(Beginning of Given material)
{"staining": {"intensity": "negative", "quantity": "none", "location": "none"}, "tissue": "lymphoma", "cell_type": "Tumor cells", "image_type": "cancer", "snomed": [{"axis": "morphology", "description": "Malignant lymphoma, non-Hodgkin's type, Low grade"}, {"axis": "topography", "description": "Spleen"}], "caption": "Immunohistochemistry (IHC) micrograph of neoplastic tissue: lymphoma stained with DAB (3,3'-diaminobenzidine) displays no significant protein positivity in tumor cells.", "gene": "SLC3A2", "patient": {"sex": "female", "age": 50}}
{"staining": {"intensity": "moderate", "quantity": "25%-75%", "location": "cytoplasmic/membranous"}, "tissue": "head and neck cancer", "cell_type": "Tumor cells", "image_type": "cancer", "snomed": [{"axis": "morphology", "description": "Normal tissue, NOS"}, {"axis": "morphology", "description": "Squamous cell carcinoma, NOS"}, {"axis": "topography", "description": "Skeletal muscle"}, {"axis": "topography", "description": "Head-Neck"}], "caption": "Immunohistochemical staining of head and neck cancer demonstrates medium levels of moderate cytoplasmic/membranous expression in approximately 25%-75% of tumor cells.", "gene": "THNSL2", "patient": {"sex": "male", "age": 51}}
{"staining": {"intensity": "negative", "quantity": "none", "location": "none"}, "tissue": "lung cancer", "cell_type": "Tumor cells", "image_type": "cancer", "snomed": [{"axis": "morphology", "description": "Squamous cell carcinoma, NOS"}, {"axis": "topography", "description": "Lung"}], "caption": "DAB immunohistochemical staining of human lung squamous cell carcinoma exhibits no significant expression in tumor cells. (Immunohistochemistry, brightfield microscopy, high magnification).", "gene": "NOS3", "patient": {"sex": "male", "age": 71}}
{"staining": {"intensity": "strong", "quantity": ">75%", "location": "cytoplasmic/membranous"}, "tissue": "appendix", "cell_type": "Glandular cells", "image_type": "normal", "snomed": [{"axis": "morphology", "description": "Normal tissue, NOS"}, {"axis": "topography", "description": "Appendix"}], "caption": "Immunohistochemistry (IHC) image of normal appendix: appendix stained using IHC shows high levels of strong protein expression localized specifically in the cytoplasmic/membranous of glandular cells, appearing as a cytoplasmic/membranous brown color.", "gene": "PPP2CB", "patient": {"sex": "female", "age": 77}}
(End of Given material)
Action item —
Begin with the top line of the material and go as far as the line with "staining of human". Set down those lines exactly, both ends included, and nothing more.

Final answer —
{"staining": {"intensity": "negative", "quantity": "none", "location": "none"}, "tissue": "lymphoma", "cell_type": "Tumor cells", "image_type": "cancer", "snomed": [{"axis": "morphology", "description": "Malignant lymphoma, non-Hodgkin's type, Low grade"}, {"axis": "topography", "description": "Spleen"}], "caption": "Immunohistochemistry (IHC) micrograph of neoplastic tissue: lymphoma stained with DAB (3,3'-diaminobenzidine) displays no significant protein positivity in tumor cells.", "gene": "SLC3A2", "patient": {"sex": "female", "age": 50}}
{"staining": {"intensity": "moderate", "quantity": "25%-75%", "location": "cytoplasmic/membranous"}, "tissue": "head and neck cancer", "cell_type": "Tumor cells", "image_type": "cancer", "snomed": [{"axis": "morphology", "description": "Normal tissue, NOS"}, {"axis": "morphology", "description": "Squamous cell carcinoma, NOS"}, {"axis": "topography", "description": "Skeletal muscle"}, {"axis": "topography", "description": "Head-Neck"}], "caption": "Immunohistochemical staining of head and neck cancer demonstrates medium levels of moderate cytoplasmic/membranous expression in approximately 25%-75% of tumor cells.", "gene": "THNSL2", "patient": {"sex": "male", "age": 51}}
{"staining": {"intensity": "negative", "quantity": "none", "location": "none"}, "tissue": "lung cancer", "cell_type": "Tumor cells", "image_type": "cancer", "snomed": [{"axis": "morphology", "description": "Squamous cell carcinoma, NOS"}, {"axis": "topography", "description": "Lung"}], "caption": "DAB immunohistochemical staining of human lung squamous cell carcinoma exhibits no significant expression in tumor cells. (Immunohistochemistry, brightfield microscopy, high magnification).", "gene": "NOS3", "patient": {"sex": "male", "age": 71}}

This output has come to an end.